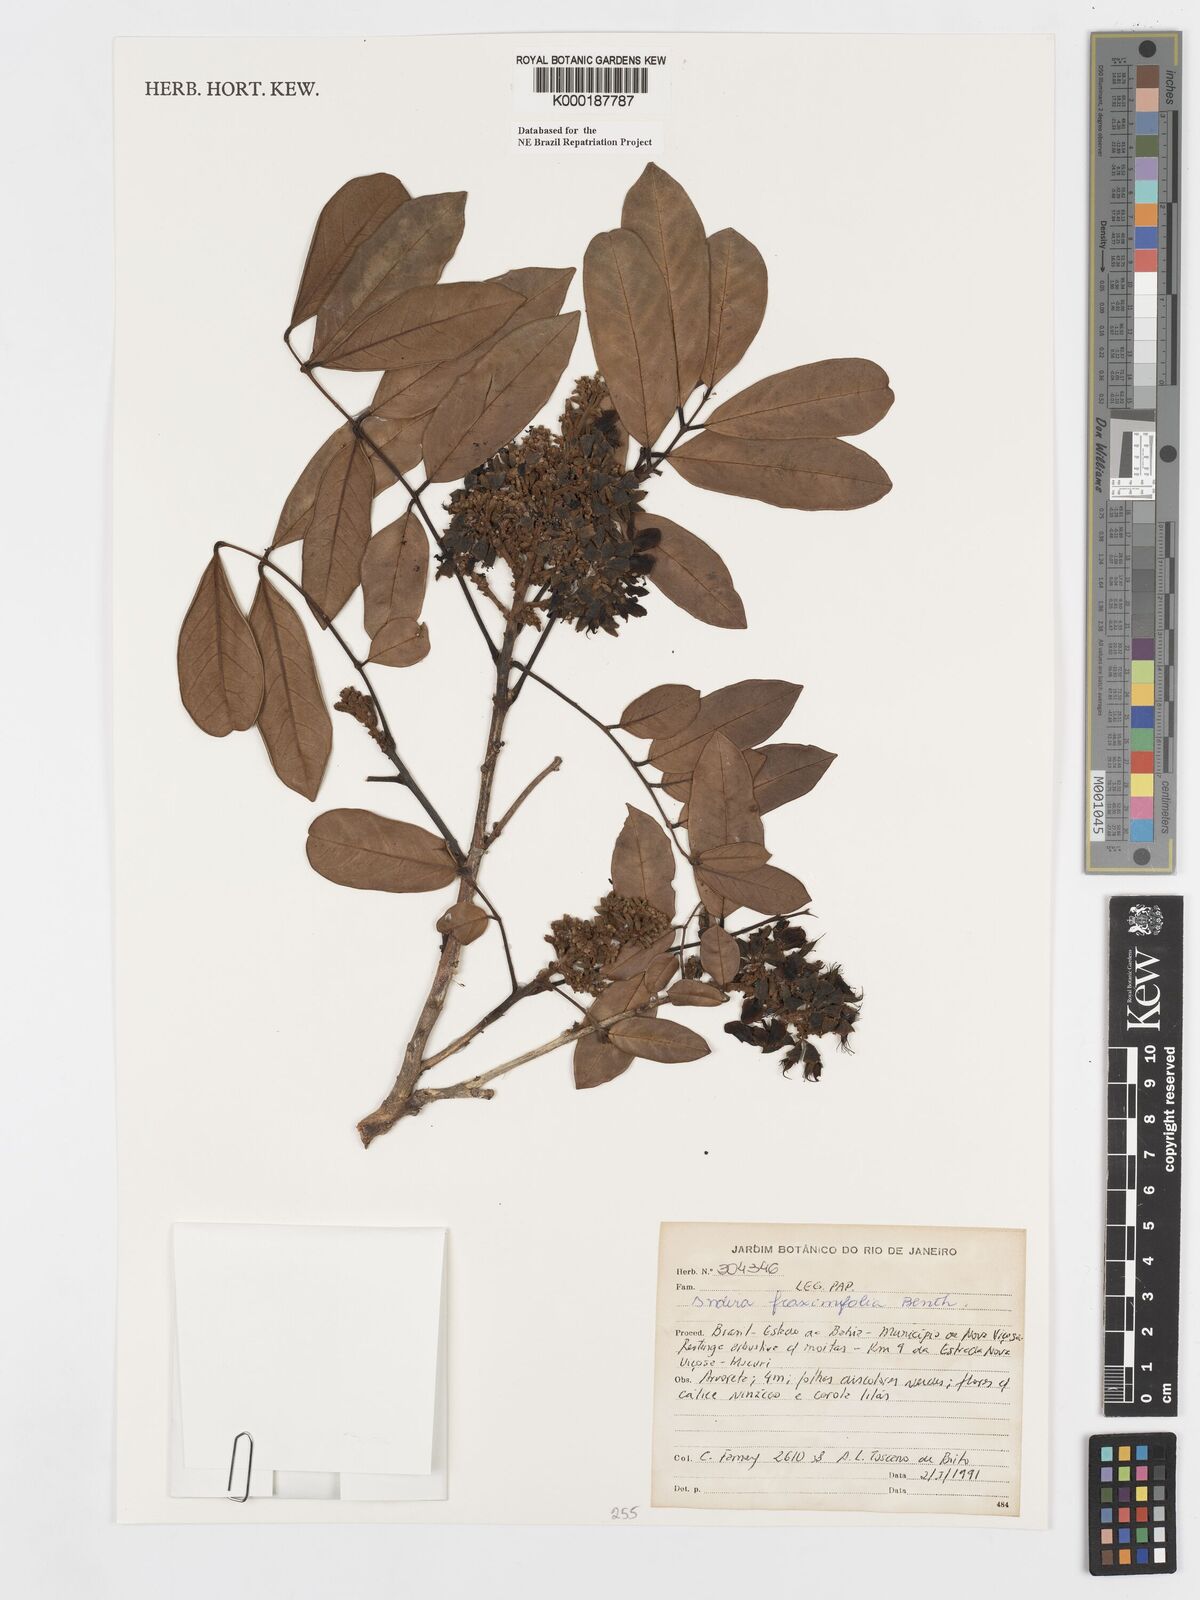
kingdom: Plantae
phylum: Tracheophyta
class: Magnoliopsida
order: Fabales
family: Fabaceae
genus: Andira
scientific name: Andira fraxinifolia
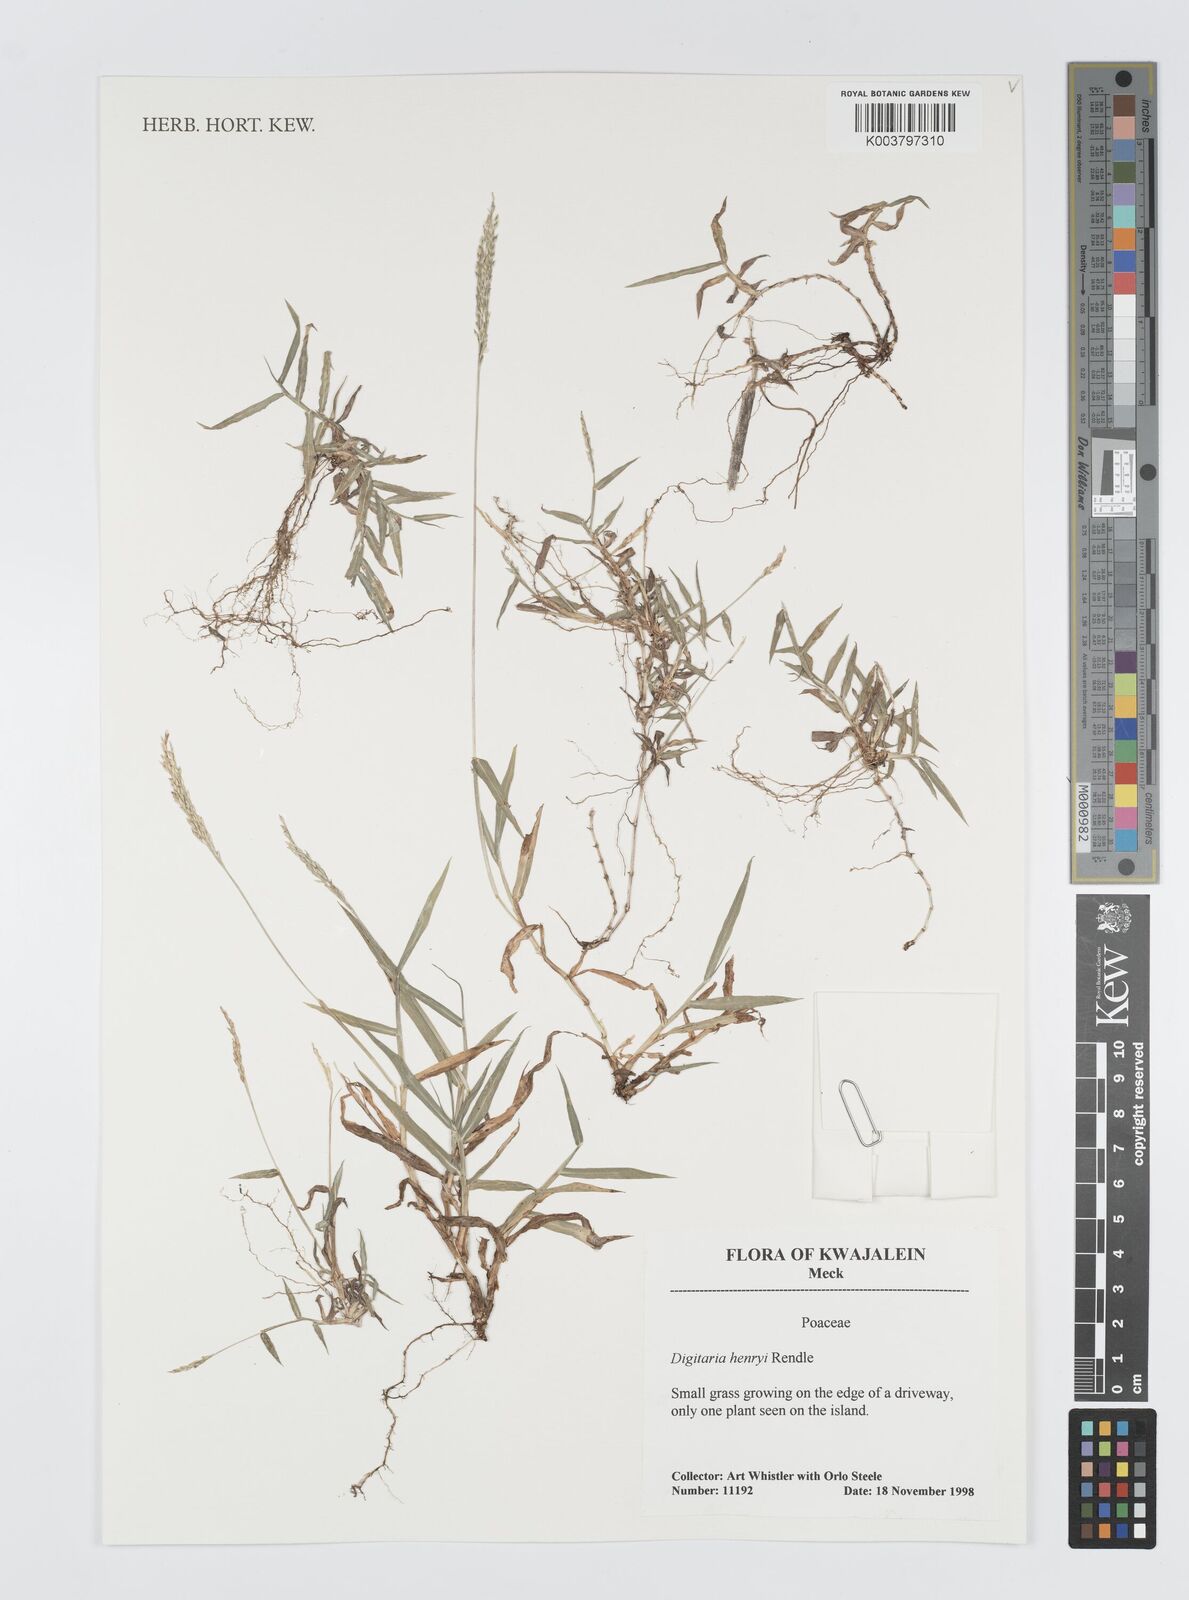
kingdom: Plantae
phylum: Tracheophyta
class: Liliopsida
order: Poales
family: Poaceae
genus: Digitaria
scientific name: Digitaria ciliaris
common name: Tropical finger-grass
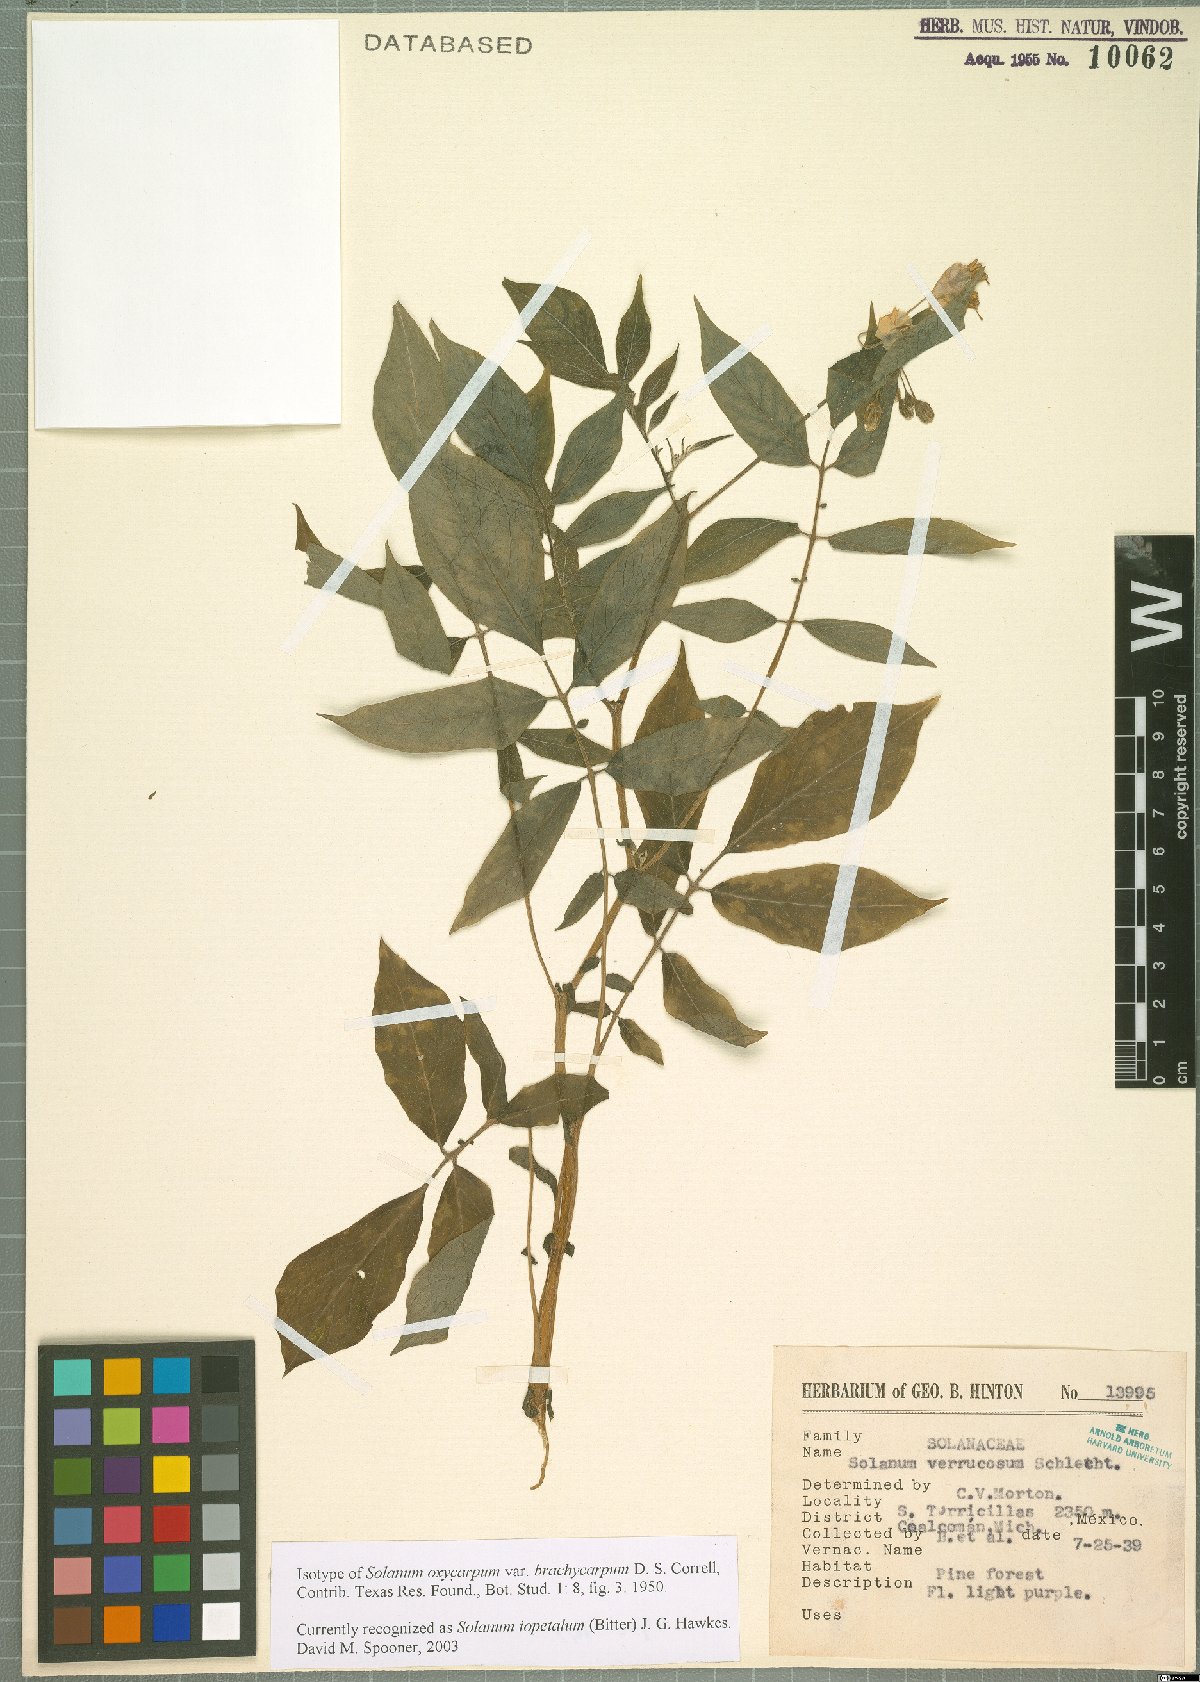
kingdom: Plantae
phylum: Tracheophyta
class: Magnoliopsida
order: Solanales
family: Solanaceae
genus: Solanum
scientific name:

• GOAL OF THE EXERCISE: Render the lines of all the rows above as a Markdown table with a "Number" column and a "Line" column, skipping blank lines and leaving out the pictures.

• RESULT OF THIS TASK:
| Number | Line |
|---|---|
| 1 | kingdom: Plantae |
| 2 | phylum: Tracheophyta |
| 3 | class: Magnoliopsida |
| 4 | order: Fabales |
| 5 | family: Fabaceae |
| 6 | genus: Andira |
| 7 | scientific name: Andira fraxinifolia |
| 8 | kingdom: Plantae |
| 9 | phylum: Tracheophyta |
| 10 | class: Liliopsida |
| 11 | order: Poales |
| 12 | family: Poaceae |
| 13 | genus: Digitaria |
| 14 | scientific name: Digitaria ciliaris |
| 15 | common name: Tropical finger-grass |
| 16 | kingdom: Plantae |
| 17 | phylum: Tracheophyta |
| 18 | class: Magnoliopsida |
| 19 | order: Solanales |
| 20 | family: Solanaceae |
| 21 | genus: Solanum |
| 22 | scientific name: |